Maryland is reported by the Prison Policy Initiative as having an incarceration rate of 531 per 100,000 people, one of the highest in the country, with the highest incarceration rates in Baltimore and the southern Eastern Shore. Maryland alone has higher incarceration rates than all of the United Kingdom, Portugal, Canada, France, Belgium, and Italy, making it one of the highest rates out of any democracy globally. In line with US trends, Maryland’s inmates are majorly composed of pre-trial detainees, a number that has steadily risen since 1978. In 2013, out of 11,614 inmates, 68% were pretrial detainees, an increase of 17% since 1978. As of 2015, Maryland’s pretrial detainee rate was 155 out of every 100,000 residents, or 63% of the overall jail population, the majority of which being Black men.
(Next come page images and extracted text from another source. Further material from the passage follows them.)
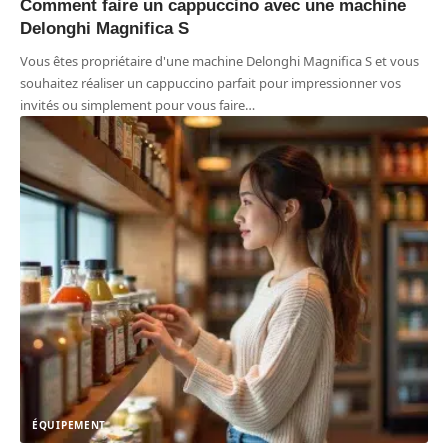
Comment faire un cappuccino avec une machine
Delonghi Magnifica S
Vous êtes propriétaire d'une machine Delonghi Magnifica S et vous
souhaitez réaliser un cappuccino parfait pour impressionner vos
invités ou simplement pour vous faire
…
ÉQUIPEMENT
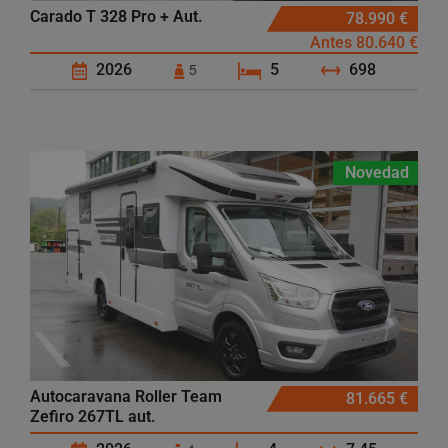
Carado T 328 Pro + Aut.
78.990 €
Antes 80.640 €
5
2026
5
698
Novedad
Autocaravana Roller Team
81.665 €
Zefiro 267TL aut.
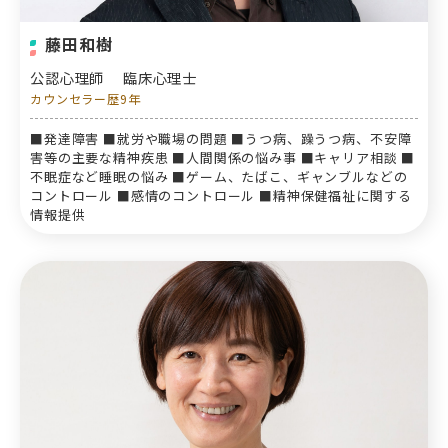
藤田和樹
公認心理師
臨床心理士
カウンセラー歴9年
■発達障害 ■就労や職場の問題 ■うつ病、躁うつ病、不安障
害等の主要な精神疾患 ■人間関係の悩み事 ■キャリア相談 ■
不眠症など睡眠の悩み ■ゲーム、たばこ、ギャンブルなどの
コントロール ■感情のコントロール ■精神保健福祉に関する
情報提供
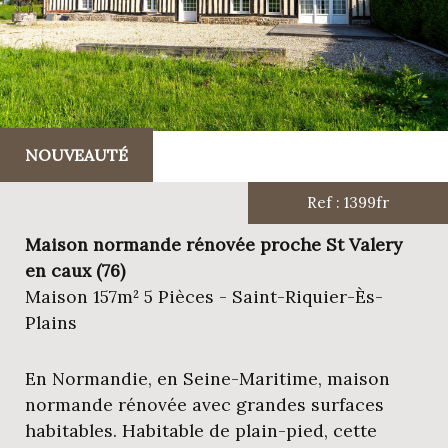
NOUVEAUTÉ
Ref : 1399fr
Maison normande rénovée proche St Valery
en caux (76)
Maison 157m² 5 Pièces - Saint-Riquier-Ès-
Plains
En Normandie, en Seine-Maritime, maison
normande rénovée avec grandes surfaces
habitables. Habitable de plain-pied, cette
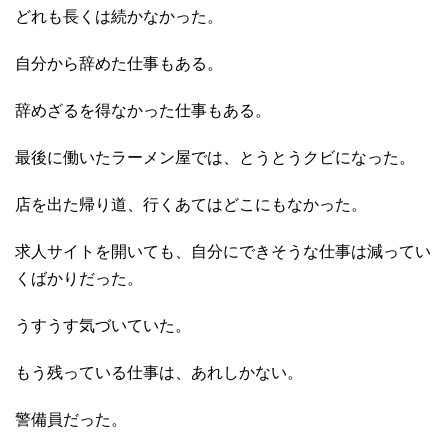
どれも長くは続かなかった。
自分から辞めた仕事もある。
辞めざるを得なかった仕事もある。
最後に働いたラーメン屋では、とうとうクビになった。
店を出た帰り道、行くあてはどこにもなかった。
求人サイトを開いても、自分にできそうな仕事は減ってい
くばかりだった。
うすうす気づいていた。
もう残っている仕事は、あれしかない。
警備員だった。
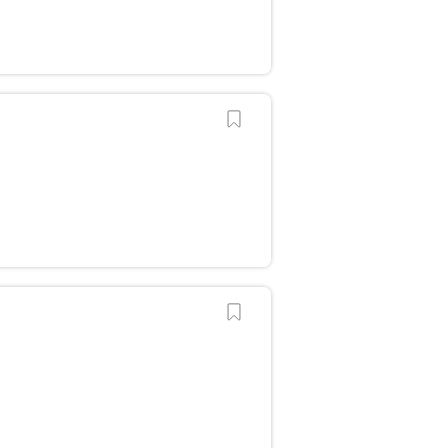
？
？
？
Virginia has an even higher incarceration rate than Maryland, with 749 residents per 100,000 currently incarcerated. This rate is higher than the United States as a whole, with 664 per 100,000 residents. However, different from both DC and Maryland, Virginia’s number of pre-trial detainees has been consistently lower than convicted detainees between 1978 and 2013, with an average of 13,000 inmates, or 46% of the total jail population, being held pretrial. In 2021, Virginia launched the Virginia Pre-Trial Data Project to evaluate baseline measures of the pre-trial system, using October 2017 as a case study. The study found that 87% of defendants were ultimately released during the pre-trial period, with at least 59% of overal pre-trial detainees being indigent defendants, emphasizing the economic disparity for pretrial detainees compared to those who are released on bail. Regardless, due to Virginia having such a high incarceration rate, the state still ranks fourth in the southern east coast region for the rates of pretrial population compared to state population, with 234 per 100,000 people, compared to Maryland which ranks 7th. It is also worth noting that Virginia has the highest rate of sentenced population compared to the state population in the region.